Justice Blackmun, joined by Justices David Souter, John Paul Stevens and Sandra Day O’Connor, wrote in dissent that the majority erred in deciding the constitutional question presented in Zobrest, arguing instead that the Court should have sent the case back to a lower court to consider the statutory and regulatory issues presented.
In Part II of his dissent Justice Blackmun, joined only by Justice Souter, wrote that provision of a state-employed sign-language interpreter to Jim Zobrest in his Catholic school would violate the Establishment Clause because the interpreter “would serve as a conduit for petitioner’s religious education” thereby involving government “in the teaching and propagation of religious doctrine.”
The Zobrest family was represented by the distinguished constitutional attomey, William Bentley Ball of Harrisburg, Pennsylvania, a former member of the Catholic League’s Board of Directors.
The Catholic League joined a broad based coalition which included the Christian Legal Social, the National Association of Evangelicals and the Association of Christian Schools International in filing a friend of the court brief on behalf of Jim Zobrest and his family.
The Zobrest case: Round two
While most readers will think that this decision in the United States Supreme Court marks the end of the Zobrests’ long and arduous quest for justice, you may be surprised to learn that the Zobrests may not have seen the last of courts and judges just yet.
Despite the high court win, there are still several legal questions to be settled regarding the specific statutes and regulations governing the provision of a sign language interpreter for Jimmy Zobrest.
Zobrest attorney William Bentley Ball – a nationally recognized authority on religious freedom rights who has served on the Catholic League board – argued the case through the court system for four years on a pro bono basis, waiving all of his fees.
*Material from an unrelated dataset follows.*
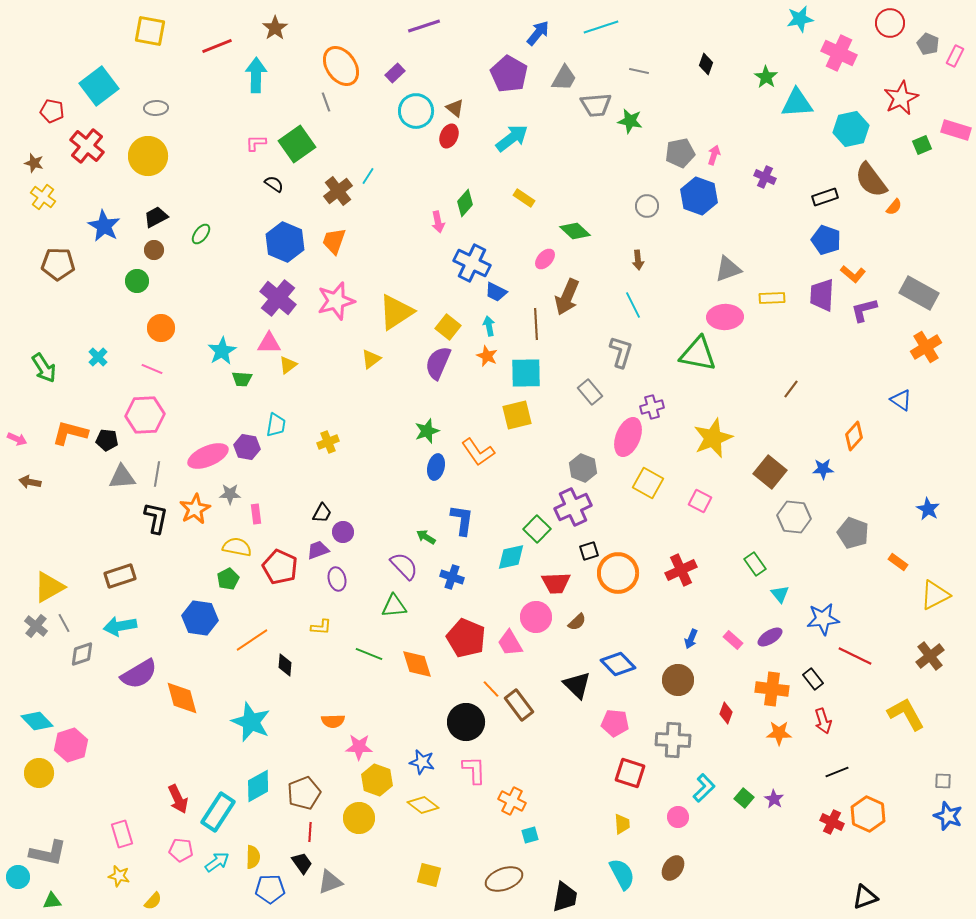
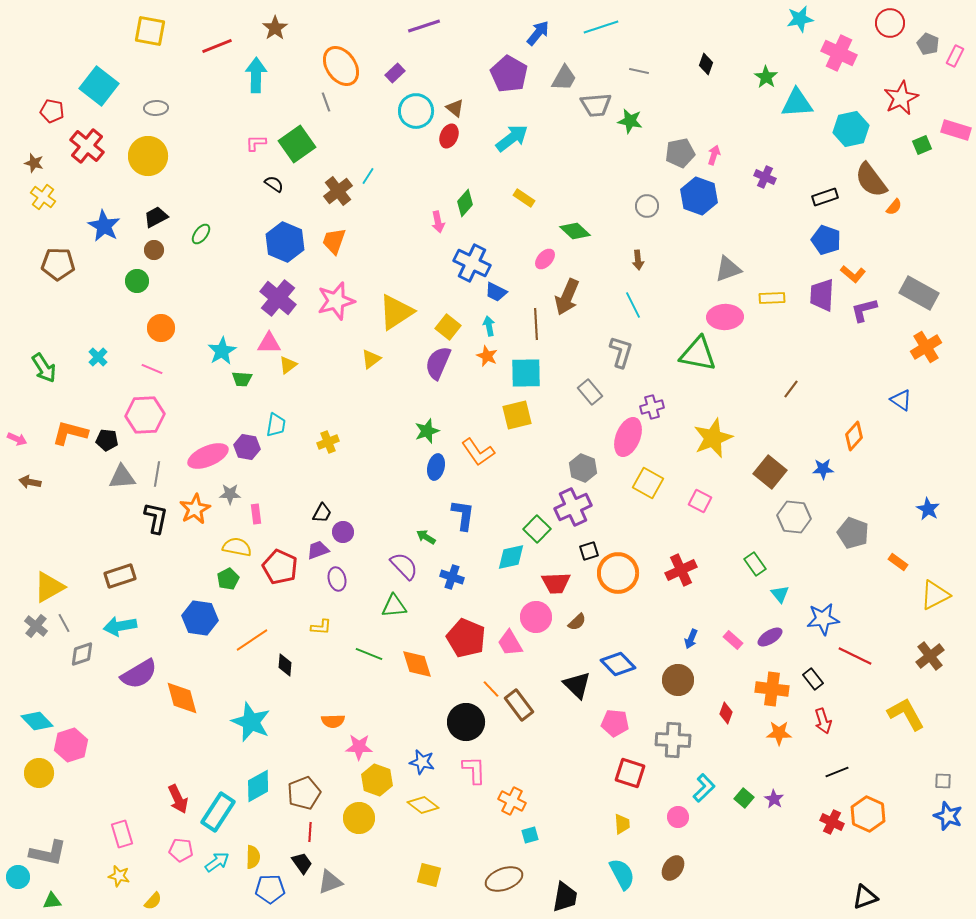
cyan square at (99, 86): rotated 15 degrees counterclockwise
blue L-shape at (462, 520): moved 1 px right, 5 px up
According to Ball, John Richardson (the attorney for the Catalina Foothills school district) has indicated that he would recommend trying to work out a settlement thus avoiding further litigation. The board has spent more than $90,000 on their attorneys and technically now owe fees to Ball.
Several stories on the Zobrest case have construed the decision as a major victory for school choice, but a careful reading of this very narrowly drawn decision may not sustain such a broad interpretation.
Douglas Kmiec, a law professor at Notre Dame, noted in a Chicago Tribune op-ed piece that the Zobrest decision suggests that “aid can only be successfully channeled to a religious entity through parents or students for highly limited purposes, not for the cost of the overall education program or teachers generally.” Kmiec also pointed out that Zobrest was a 5-4 decision, with retiring Justice White in the majority.
One of the happiest people in this story is, of course, Sandy Zobrest, Jimmy’s mother, who was inter- viewed shortly after the decision by Mary Benson of the Lakeshore Visitor, weekly of the diocese of Erie, Pennsylvania. Mrs. Zobrest made it clear that this was a fight for rights that required an enormous amount of energy and personal sacrifice, concluding, “If you don’t know your options, how can you fight for anything?”
And in Harrisburg, Pennsylvania, Attorney William Ball had his own special way of celebrating this important victory. After he called Sandy Zobrest with the good news he headed off to a nearby church to offer a prayer of thanks.